Intel Data Center Advances: Leveraging All Types Of Compute
While we’re on the subject of data center technologies, we should also mention some information regarding upcoming Xeon Scalable offerings.The first 10nm Ice Lake-based Xeon Scalable processors, which feature total memory encryption, PCIe Gen 4 and eight memory channels, with additional instruction-set architecture to speed up crypto processing, are slated to arrive by the end of 2020.
Beyond the Ice Lake-based Xeons, Sapphire Rapids is Intel’s next-generation family of Xeon Scalable processors. Like Tiger Lake, Sapphire Rapids is based on enhanced SuperFin technology, and as such, should offer better performance and power characteristics. Sapphire Rapids will also support new technologies including DDR5, PCIe Gen 5, Compute Express Link 1.1, and feature built-in AI acceleration using new Advanced Matrix Extensions. Sapphire Rapids will be the CPU used in the Aurora Exascale supercomputer at Argonne National Labs. Intel expects to start initial production shipments in the second half of next year.
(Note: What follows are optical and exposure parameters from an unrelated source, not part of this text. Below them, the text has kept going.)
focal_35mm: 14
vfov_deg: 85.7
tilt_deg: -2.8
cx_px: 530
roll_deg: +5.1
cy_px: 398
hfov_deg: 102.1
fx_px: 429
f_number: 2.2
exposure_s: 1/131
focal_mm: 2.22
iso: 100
Package It Up, Going Beyond Lakefield
While advancing CPU and GPU technology, as well as manufacturing process nodes, are critical for Intel solutions, the company is also making a significant investment in packaging technologies. More specifically, Intel is continuing the evolution of 3D stacked die and chiplet approaches like Foveros, which debuted at Intel’s previous Architecture Day, along with its EMIB (Embedded Multi-Die Interconnect Bridge) technology, which has been previously introduced as well.Intel's Lakefield processor architecture was the first instantiation of the company's 3D stacked Foveros technology, but its next generation Alder Lake architecture will employ multiple enhancements to Intel's hybrid and 3D stacked chiplet technologies. Alder Lake will combine Intel's forthcoming Golden Cove and Gracemont roadmap architectures, and will be optimized for significantly better performance-per-watt versus the previous generation Lakefield product. Forward-looking, Intel’s roadmap for both Foveros and EMIB targets significant advancements in both packaging approaches, as well as combining the technologies for more powerful, complex and capable designs.
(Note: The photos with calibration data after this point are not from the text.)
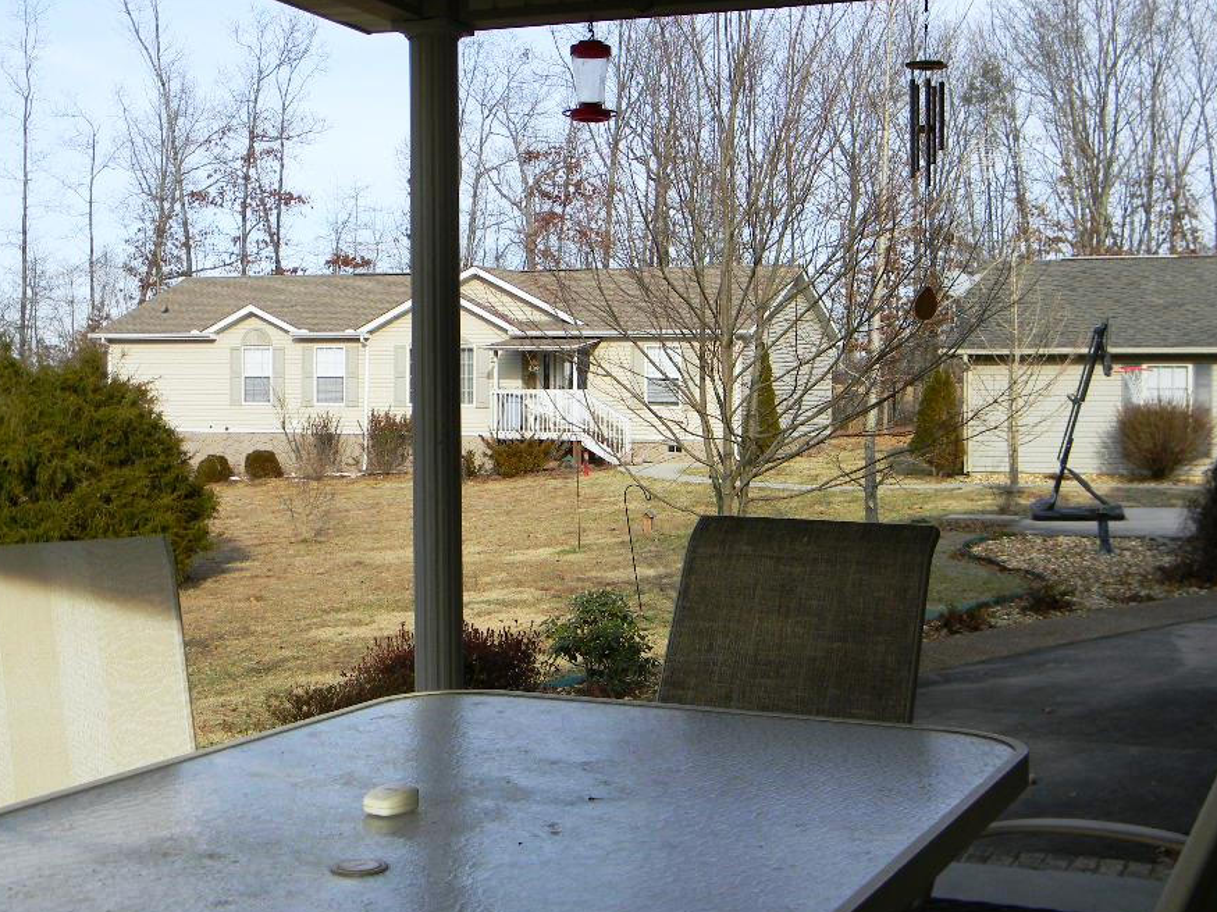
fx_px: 1687
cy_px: 464
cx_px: 673
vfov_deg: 30.3
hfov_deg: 39.6
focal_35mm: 48
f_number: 3.8
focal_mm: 7.3
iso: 80
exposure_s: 1/475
EMIB specifically is a multichip module packaging technology with embedded chip-to-chip interconnect that allows the integration of different chiplet types in a single package, as with Kaby Lake-G, where Intel combined its CPU along with an AMD GPU and memory for a hybrid MCM solution. The density of interconnect and wire bandwidth in this technology is currently limited by a 55 micron bump density (spacing) per die and a 2Gbps per wire bandwidth. Intel detailed that the EMIB roadmap, with its AIB or Advanced Interface Bus architecture, will scale to a much denser 36 micron bump density and up to 6.4Gbps wire data rate with AIB 2.0. In addition, Intel has made an AIB Generator open source and available on GitHub, to help enable ecosystem partners to develop on the technology as well. Intel calls this “2.5D” packaging technology, with Foveros being Intel’s 3D stacked solution.
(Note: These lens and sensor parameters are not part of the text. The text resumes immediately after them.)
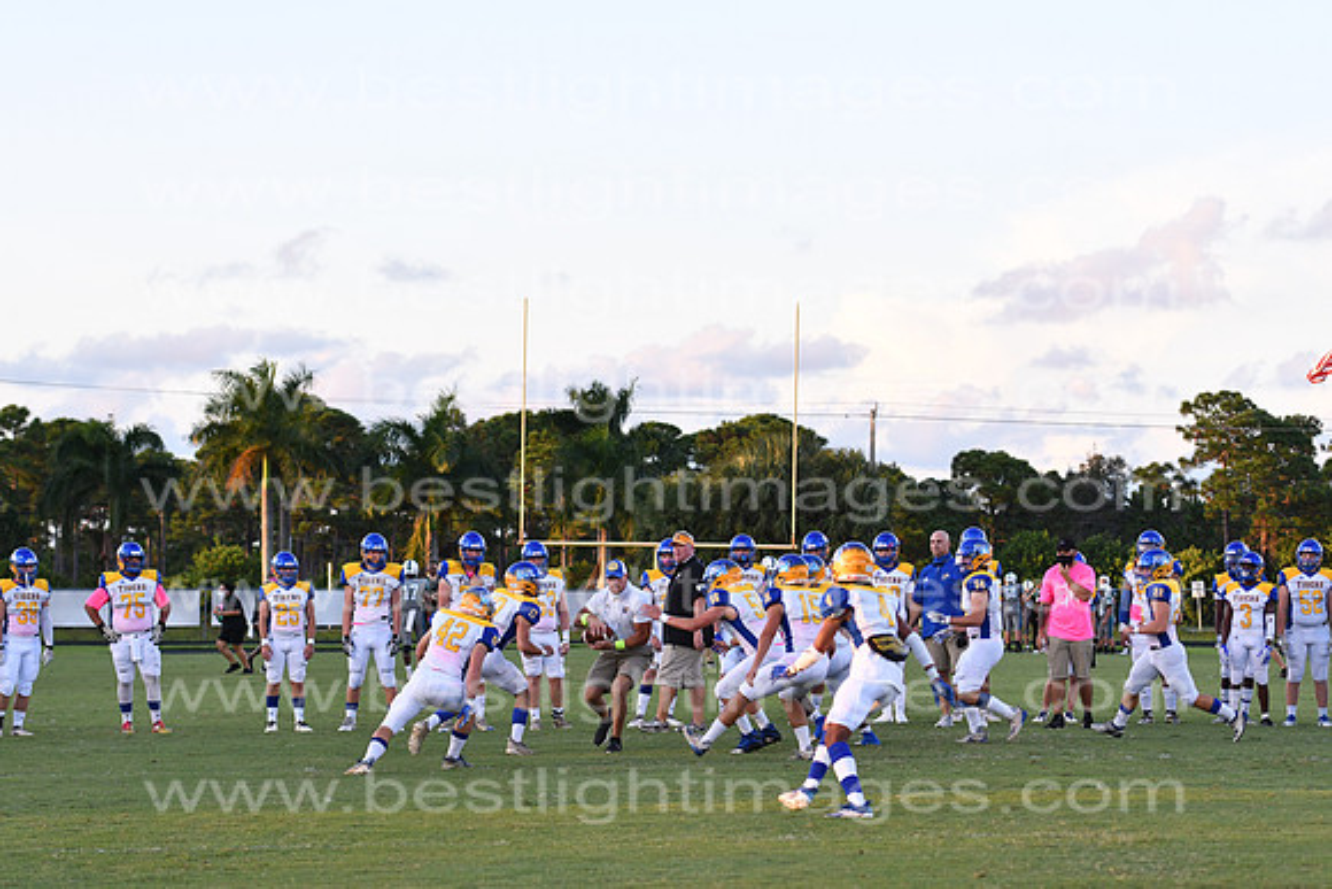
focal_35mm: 105
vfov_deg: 13.0
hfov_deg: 19.5
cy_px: 444
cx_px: 666
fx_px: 3886
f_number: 4
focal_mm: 70
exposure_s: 1/1000
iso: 640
In a similar vein, Forveros will be getting a big lift in interconnect density as well, from the current 50 micron bump pitch (density) for stacked silicon interconnect at 400 bumps per square millimeter, to a 10 micron pitch that will take bump or stacked die interconnect density up by a factor of 25X, to 10,000 bumps per square millimeter with what the company is calling die on-wafer “Hybrid Bonding.”
This improves available bandwidth dramatically and will also reportedly offer better power characteristics as well. And finally, Intel has in fact already taped out a stacked SRAM test vehicle chip with through-silicon vias (TSV) and Hybrid Bonding.
Intel specifically notes that Co-Emib designs will be especially compelling in highly integrated solutions for the data center and HPC (High Performance Computing).
Intel Architecture Day 2020: Lofty Goals, Execution And The Challenges Ahead
On the immediate horizon, Tiger Lake is just about ready to roar and Intel is hoping for, and betting on, big things to come beyond its exciting new mobile platform.